━━ 提示情報

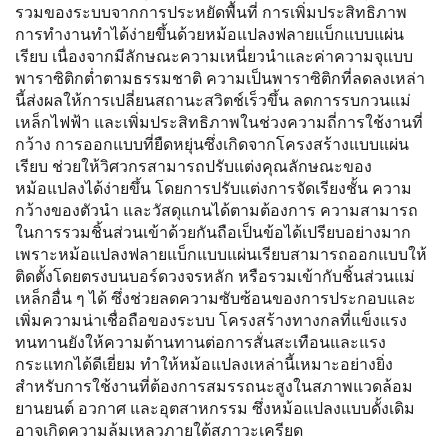
รวมของระบบจากการประหยัดพื้นที่ การเพิ่มประสิทธิภาพ
การทำงานทำได้ง่ายขึ้นด้วยหม้อแปลงฟลายแบ็กแบบแผ่น
เรียบ เนื่องจากมีลักษณะความเหนี่ยวนำและค่าความจุแบบ
พาราซิติกต่ำตามธรรมชาติ ความเป็นพาราซิติกที่ลดลงเหล่า
นี้ส่งผลให้การเปลี่ยนสถานะสวิตช์เร็วขึ้น ลดการรบกวนแม่
เหล็กไฟฟ้า และเพิ่มประสิทธิภาพในช่วงความถี่การใช้งานที่
กว้าง การออกแบบที่ยืดหยุ่นซึ่งเกิดจากโครงสร้างแบบแผ่น
เรียบ ช่วยให้วิศวกรสามารถปรับแต่งคุณลักษณะของ
หม้อแปลงได้ง่ายขึ้น โดยการปรับแต่งการจัดเรียงชั้น ความ
กว้างของตัวนำ และวัสดุแกนได้ตามต้องการ ความสามารถ
ในการรวมชิ้นส่วนเข้าด้วยกันถือเป็นข้อได้เปรียบอย่างมาก
เพราะหม้อแปลงฟลายแบ็กแบบแผ่นเรียบสามารถออกแบบให้
ติดตั้งโดยตรงบนบอร์ดวงจรหลัก หรือรวมเข้ากับชิ้นส่วนแม่
เหล็กอื่น ๆ ได้ ซึ่งช่วยลดความซับซ้อนของการประกอบและ
เพิ่มความน่าเชื่อถือของระบบ โครงสร้างทางกลที่แข็งแรง
ทนทานยังให้ความต้านทานต่อการสั่นสะเทือนและแรง
กระแทกได้ดีเยี่ยม ทำให้หม้อแปลงเหล่านี้เหมาะอย่างยิ่ง
สำหรับการใช้งานที่ต้องการสมรรถนะสูงในสภาพแวดล้อม
ยานยนต์ อวกาศ และอุตสาหกรรม ซึ่งหม้อแปลงแบบดั้งเดิม
อาจเกิดความล้มเหลวภายใต้สภาวะเครียด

━━━━

> [作業指示] 上記資料の文字行をすべて、一字一句改変せずに返すこと。画像は回答に含めない。

> [回答]
รวมของระบบจากการประหยัดพื้นที่ การเพิ่มประสิทธิภาพ
การทำงานทำได้ง่ายขึ้นด้วยหม้อแปลงฟลายแบ็กแบบแผ่น
เรียบ เนื่องจากมีลักษณะความเหนี่ยวนำและค่าความจุแบบ
พาราซิติกต่ำตามธรรมชาติ ความเป็นพาราซิติกที่ลดลงเหล่า
นี้ส่งผลให้การเปลี่ยนสถานะสวิตช์เร็วขึ้น ลดการรบกวนแม่
เหล็กไฟฟ้า และเพิ่มประสิทธิภาพในช่วงความถี่การใช้งานที่
กว้าง การออกแบบที่ยืดหยุ่นซึ่งเกิดจากโครงสร้างแบบแผ่น
เรียบ ช่วยให้วิศวกรสามารถปรับแต่งคุณลักษณะของ
หม้อแปลงได้ง่ายขึ้น โดยการปรับแต่งการจัดเรียงชั้น ความ
กว้างของตัวนำ และวัสดุแกนได้ตามต้องการ ความสามารถ
ในการรวมชิ้นส่วนเข้าด้วยกันถือเป็นข้อได้เปรียบอย่างมาก
เพราะหม้อแปลงฟลายแบ็กแบบแผ่นเรียบสามารถออกแบบให้
ติดตั้งโดยตรงบนบอร์ดวงจรหลัก หรือรวมเข้ากับชิ้นส่วนแม่
เหล็กอื่น ๆ ได้ ซึ่งช่วยลดความซับซ้อนของการประกอบและ
เพิ่มความน่าเชื่อถือของระบบ โครงสร้างทางกลที่แข็งแรง
ทนทานยังให้ความต้านทานต่อการสั่นสะเทือนและแรง
กระแทกได้ดีเยี่ยม ทำให้หม้อแปลงเหล่านี้เหมาะอย่างยิ่ง
สำหรับการใช้งานที่ต้องการสมรรถนะสูงในสภาพแวดล้อม
ยานยนต์ อวกาศ และอุตสาหกรรม ซึ่งหม้อแปลงแบบดั้งเดิม
อาจเกิดความล้มเหลวภายใต้สภาวะเครียด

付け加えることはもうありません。